The idea of a 60-year-old gay man hiding his sexual orientation for his entire life certainly is plausible, though the way in which it is presented in Boulevard, the fifth feature film from Dito Montiel (Empire State), is just downright dull.
Robin Williams stars as Nolan Mack, a man steadfast in his routine bank job and “happy” in his marriage of convenience to Joy (Kathy Baker). One uneventful night, Nolan slowly and deliberately drives down a boulevard known for its streetwalkers and picks up a young male prostitute played (Roberto Aguire). It’s unclear whether or not Nolan has ever done this before since Williams reacts as neither surprised nor accustomed to how the whole scenario goes down. They begin meeting again and again, though their relationship seems more like that of a father and son than one of a sexual nature.
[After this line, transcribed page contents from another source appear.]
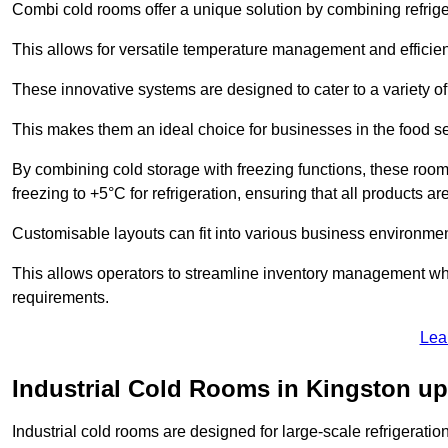
Combi cold rooms offer a unique solution by combining refriger
This allows for versatile temperature management and efficien
These innovative systems are designed to cater to a variety o
This makes them an ideal choice for businesses in the food ser
By combining cold storage with freezing functions, these roo
freezing to +5°C for refrigeration, ensuring that all products ar
Customisable layouts can fit into various business environmen
This allows operators to streamline inventory management wh
requirements.
Lea
Industrial Cold Rooms in Kingston 
Industrial cold rooms are designed for large-scale refrigeration 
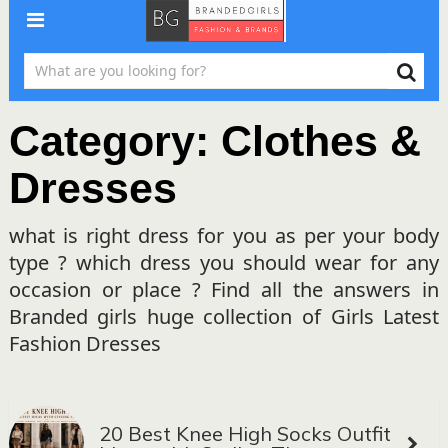
Category:
Clothes &
Dresses
what is right dress for you as per your body
type ? which dress you should wear for any
occasion or place ? Find all the answers in
Branded girls huge collection of Girls Latest
Fashion Dresses
20 Best Knee High Socks Outfit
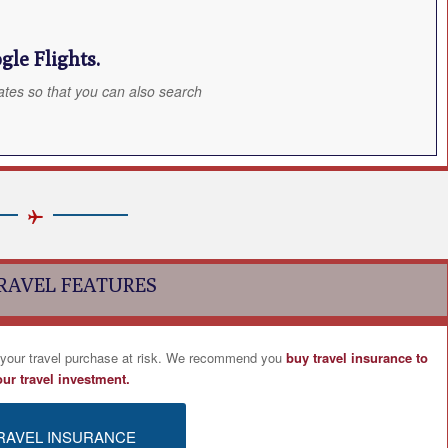
le Flights.
ates so that you can also search
RAVEL FEATURES
 your travel purchase at risk. We recommend you
buy travel insurance to
our travel investment.
RAVEL INSURANCE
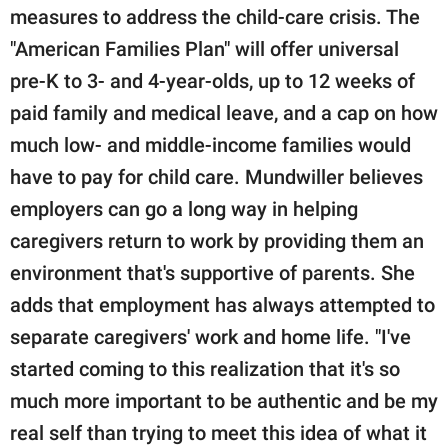
measures to address the child-care crisis. The
"American Families Plan" will offer universal
pre-K to 3- and 4-year-olds, up to 12 weeks of
paid family and medical leave, and a cap on how
much low- and middle-income families would
have to pay for child care. Mundwiller believes
employers can go a long way in helping
caregivers return to work by providing them an
environment that's supportive of parents. She
adds that employment has always attempted to
separate caregivers' work and home life. "I've
started coming to this realization that it's so
much more important to be authentic and be my
real self than trying to meet this idea of what it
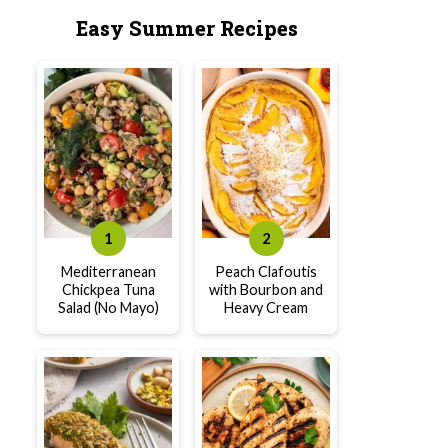
Easy Summer Recipes
Mediterranean
Peach Clafoutis
Chickpea Tuna
with Bourbon and
Salad (No Mayo)
Heavy Cream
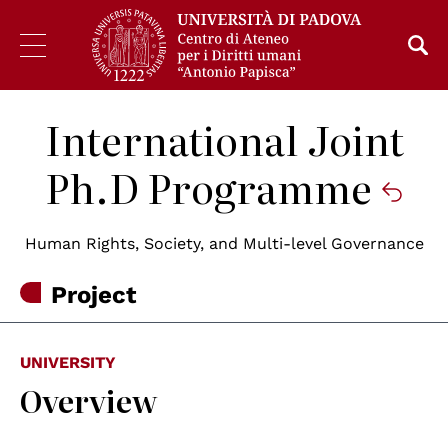
International Joint
Ph.D Programme
Human Rights, Society, and Multi-level Governance
Project
UNIVERSITY
Overview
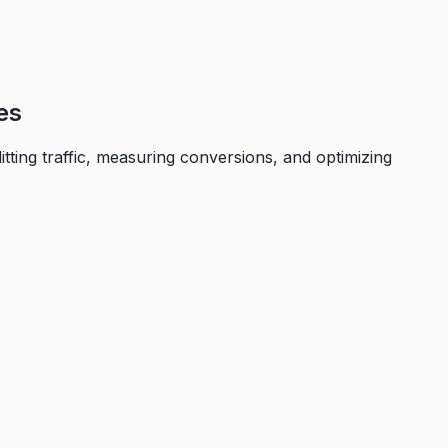
es
itting traffic, measuring conversions, and optimizing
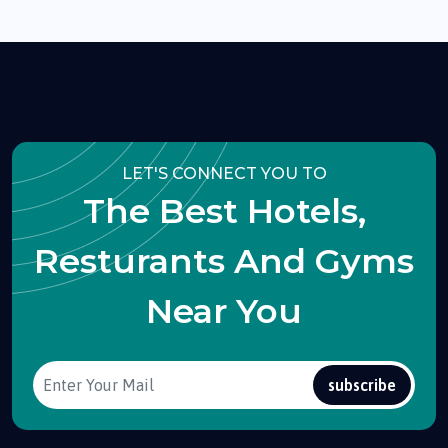
LET'S CONNECT YOU TO
The Best Hotels,
Resturants And Gyms
Near You
subscribe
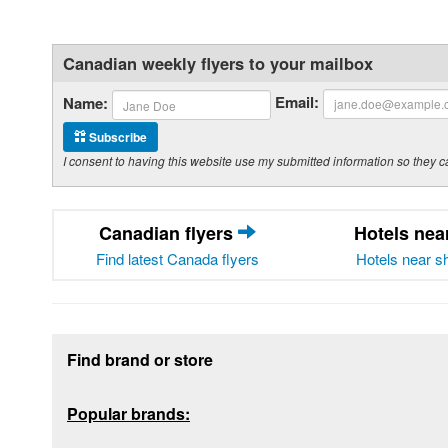
Canadian weekly flyers to your mailbox
Email:
Name:
Subscribe
I consent to having this website use my submitted information so the
Canadian flyers
Hotels ne
Find latest Canada flyers
Hotels near s
Footer section
Find brand or store
Popular brands:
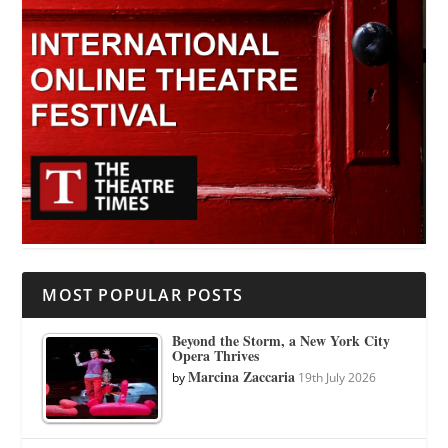
MOST POPULAR POSTS
Beyond the Storm, a New York City
Opera Thrives
Marcina Zaccaria
by
19th July 2026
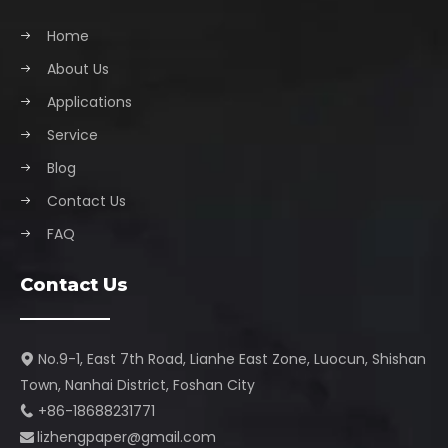
Home
About Us
Applications
Service
Blog
Contact Us
FAQ
Contact Us
No.9-1, East 7th Road, Lianhe East Zone, Luocun, Shishan

Town, Nanhai District, Foshan City​​​​​​​
+86-18688231771

lizhengpaper@gmail.com​​​​​​​

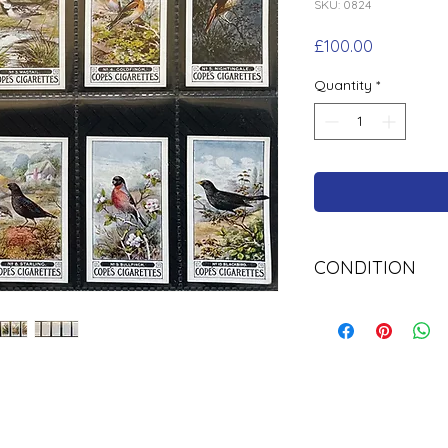
SKU: 0824
Price
£100.00
Quantity
*
CONDITION
Used.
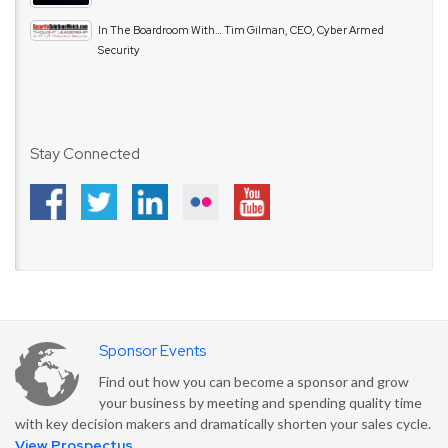
In The Boardroom With… Tim Gilman, CEO, Cyber Armed
Security
Stay Connected
Sponsor Events
Find out how you can become a sponsor and grow
your business by meeting and spending quality time
with key decision makers and dramatically shorten your sales cycle.
View Prospectus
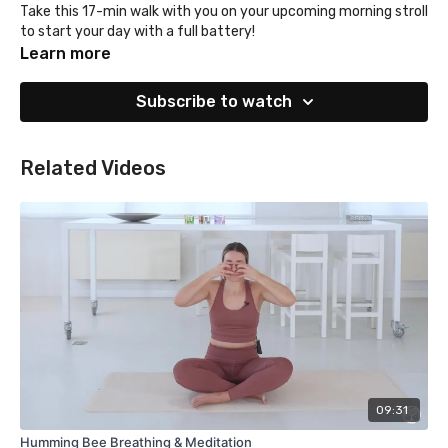
Take this 17-min walk with you on your upcoming morning stroll
to start your day with a full battery!
Learn more
Subscribe to watch
Related Videos
09:31
Humming Bee Breathing & Meditation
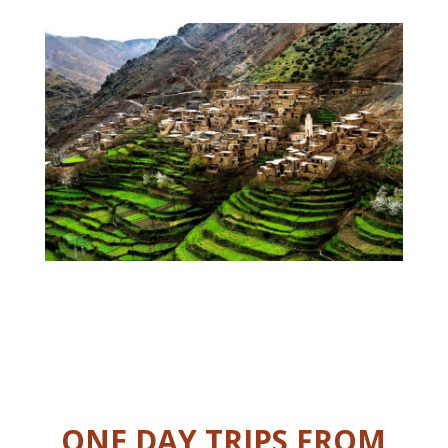
ONE DAY TRIPS FROM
Believability and inconsistent characters are a real factor here. The one time in 26 years that Nolan is 15 minutes late to work, his boss threatens to revoke a potential promotion. Suddenly Nolan’s best friend (Bob Odenkirk) becomes suspicious over incredibly mundane things, and his wife Joy for the majority of the film shows little care for the obvious clues that her husband is gay, and reacts in a way that seems falsely intense, as if she thinks this is how she’s supposed to react.
Montiel’s A Guide to Recognizing Your Saints featured perfectly subdued scenes of characters interacting naturally. Unfortunately, every encounter in Boulevard feels like the antithesis of that. Each scene feels incredibly staged and perfectly blocked. It might be Williams’ stiff acting. Though we are supposed to pity the guy, the quiet character becomes too creepy, reminiscent of Williams’ weirdo from One Hour Photo.
Just Before I Go
In Courteney Cox’s directorial debut, Seann William Scott plays Ted, a 41-year-old pet supply store manager with no wife and no kids and no drive. He decides to end his life, but before doing so he takes a trip back to his hometown to confront some old demons. Cox has said that she gravitates towards inappropriate humor, which is evident in this wonky comedy, but sadly Just Before I Go fails at finding a balance between its crass jokes and serious subject matter.
Among a gaggle of caricatures who say ridiculous things and agree to ridiculous scenarios, the most unfortunate character here is Ted’s sister-in-law Kathleen (Kate Walsh). So unhappy in her marriage that she spits into her husband’s coffee, she has concocted herself a disorder in which she walks into other bedrooms and “sleep masturbates.” It’s awkward to watch, but even more embarrassing for Walsh to play. The only real plus here is a great performance from Kyle Gallner as Zeke, Ted’s nephew who is facing the task of choosing between coming out to his parents and friends, or losing his boyfriend. His scenes are touching and the only real heart of the entire dysfunctional story.
Cox’s bizarre tonal shifts, and a weak screenplay by David Flebotte (a writer on the cancelled Courteney Cox FX series Dirt) seesaws the film between the kind of slapstick comedy that we expect from Scott, and an intense examination on suicide, a topic the film unfortunately takes way too lightly.